I want to close with a speculation. Perhaps the root of this odd idea of self is just a simplistic desire for neatness and order, a tendency to force reality into tidy little compartments. Again, Alan Watts sounds as if he would have been more at home on our planet than theirs, as he writes:

Apart from such human artifacts as buildings and roads (especially Roman and American roads), our universe, including ourselves, is thoroughly wiggly . . . Clouds, mountains, plants, rivers, animals, coastlines - all wiggle. They wiggle so much and in so many different ways that no one can really make out where one wiggle begins and another ends, whether in space or in time. Some French classicist of the eighteenth century complained that the Creator had seriously fallen down on the job by failing to arrange the stars with any elegant symmetry, for they seem to be sprayed through space like the droplets from a breaking wave. (The Book, p. 52.)
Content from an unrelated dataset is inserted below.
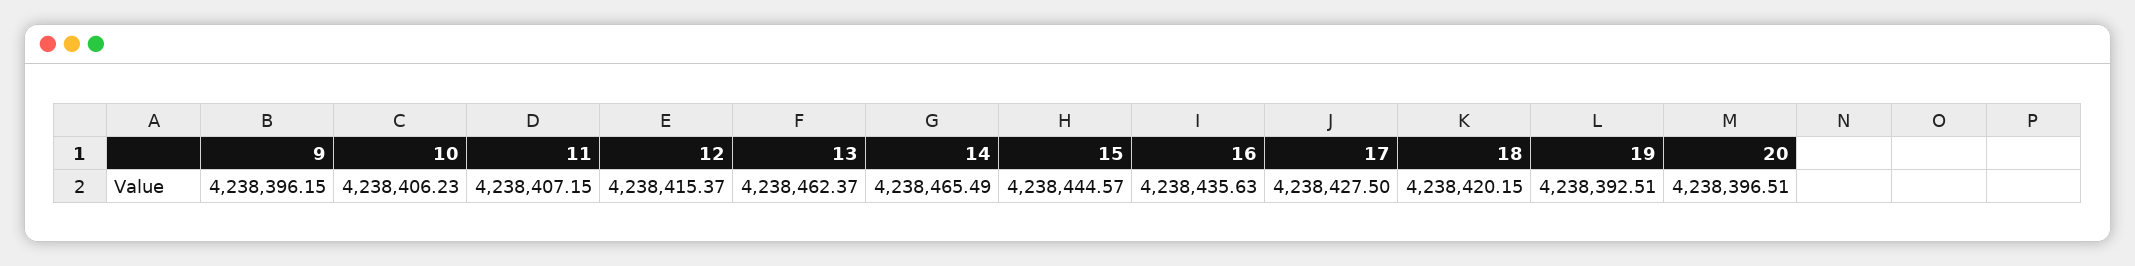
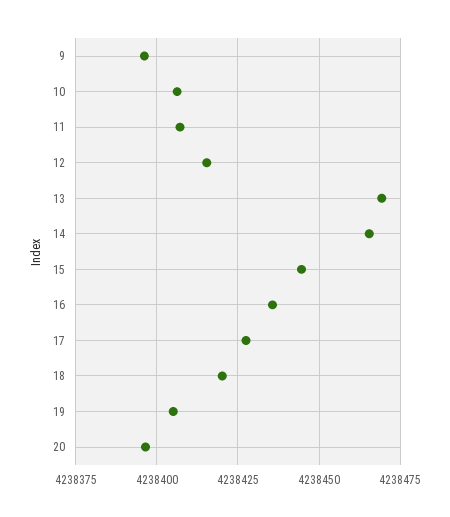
13: 4238462.37 -> 4238470
19: 4238392.51 -> 4238405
If I were an Earth-creature, I guess I would want to see order and symmetry in my own nature. If I experienced my mind as a breaking wave, I might feel confused, anxious, and threatened. But I hope that some humans have flashes of lucidity in which they realize that the breaking wave of every conscious moment possesses such power, magnificence, open potential, and delicious complexity. For to see through the illusion of the simple and separate self is to expand that little centerpoint and join the larger self, the vast interconnected community of all that has breath.